To most British generals the cavalry was the paramount branch of the army. Ignoring, or unaware of, the indications presented by the Boer War and Russo/Japanese War that gallant, dashing horsemen were no match for bullets, they convinced themselves that it was this section of the army which would finally exploit a break-through and bring decisive victory. Given the deadly fire of machine guns, the concentration of artillery, and the chaotic state of the land which the explosions of shells left, the cavalry proved completely ineffective. Not only were they generally ineffective, but the upkeep of so many of these, often unused, soldiers behind the lines and, for example, the supply of forage alone took up many valuable resources which would have been better used elsewhere.
By 1914 Britain was, like Germany, a wealthy nation with many powerful industries easily capable of mass-producing weapons of mass destruction.

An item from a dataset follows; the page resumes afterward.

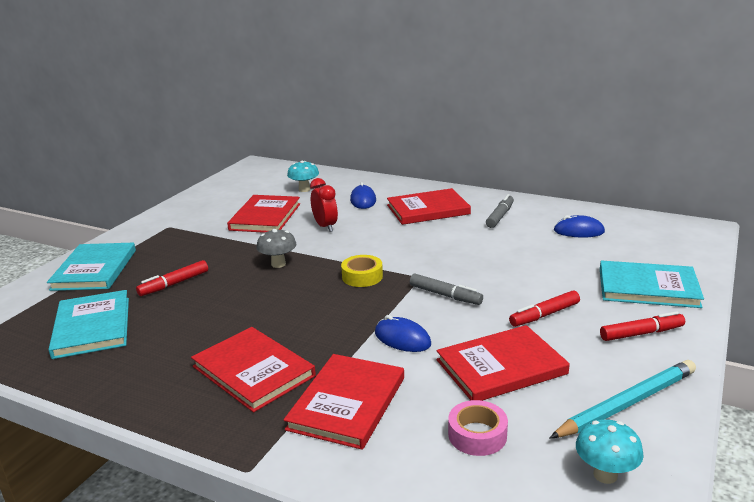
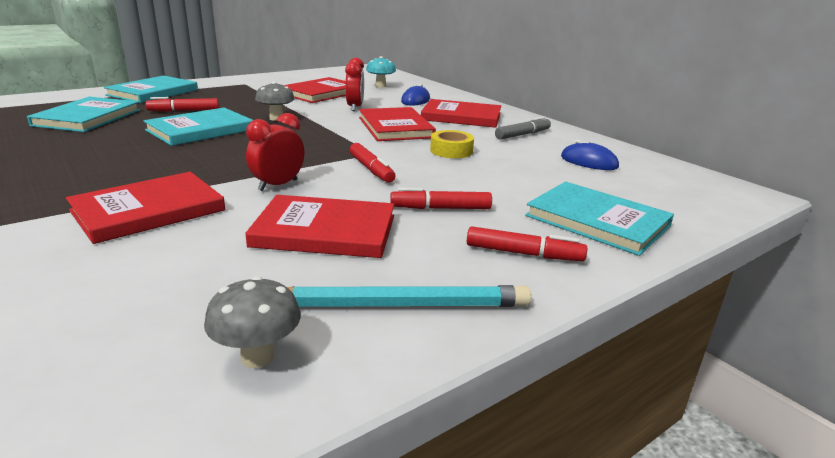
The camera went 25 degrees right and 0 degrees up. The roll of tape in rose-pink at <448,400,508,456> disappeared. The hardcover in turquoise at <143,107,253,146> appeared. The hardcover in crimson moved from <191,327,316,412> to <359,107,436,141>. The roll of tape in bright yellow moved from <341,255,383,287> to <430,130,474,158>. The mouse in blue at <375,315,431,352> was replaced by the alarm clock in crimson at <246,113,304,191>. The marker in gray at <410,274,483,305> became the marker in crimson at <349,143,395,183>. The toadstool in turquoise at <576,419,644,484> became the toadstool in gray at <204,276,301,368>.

During the War tanks, gas, hand grenades, trench mortars, flame throwers, and aeroplanes came into common use, and sometimes, together or separately, brought about decisive tactical results. Other, more established weapons such as machine guns and artillery pieces, were manufactured in vast quantities.
But the British army, as well, it must be said, as most of our enemies and allies, took up many of these only reluctantly. Encouraged by French élan, the generals felt that the rifle and bayonet were the true infantryman's weapons. It was considered that few troops could withstand the high rate of a British professional soldier's rifle fire and the subsequent charge made with the cold, sharp steel. In the event bayonets, being too awkward, were seldom used in man-to-man trench combat. More favoured were knobkerries, nail-studded maces, and hand grenades - all of which were more effective in the close confines of trenches.
What was not realised, at first, was that a few, well-entrenched machine guns could slow down and quickly halt an attack made by very much superior numbers. It was only later in the War, when the deadly potential of this weapon was realised, that British battalions were equipped with anything like an adequate supply of both light and heavy machine guns.
In the early stages both hand grenades and trench mortars were in short supply. Soldiers sometimes made their own, with results which were, not infrequently, more hazardous to the dispatchers than to the intended victims.
In Britain before the War one or two prophets foresaw the murderous potential of machine guns. What was needed, they thought, to counteract this menace was some form of armoured and mobile land ship. From this farsightedness the tank was born. The birth was difficult for few generals believed that such an instrument of war was necessary. It was only with great tenacity of purpose that its protagonists managed to get the first few created. However, by 1916 some were ready and commanders then realised that these awesome machines offered some form of hope in overcoming the carnage which had been produced by the stalemate of trench warfare. Those who had nurtured this new attacking arm had clear views on how it should be used. But, greatly to their disappointment and apprehension for its success, their opinions went unheeded and were discounted for the sake of expediency.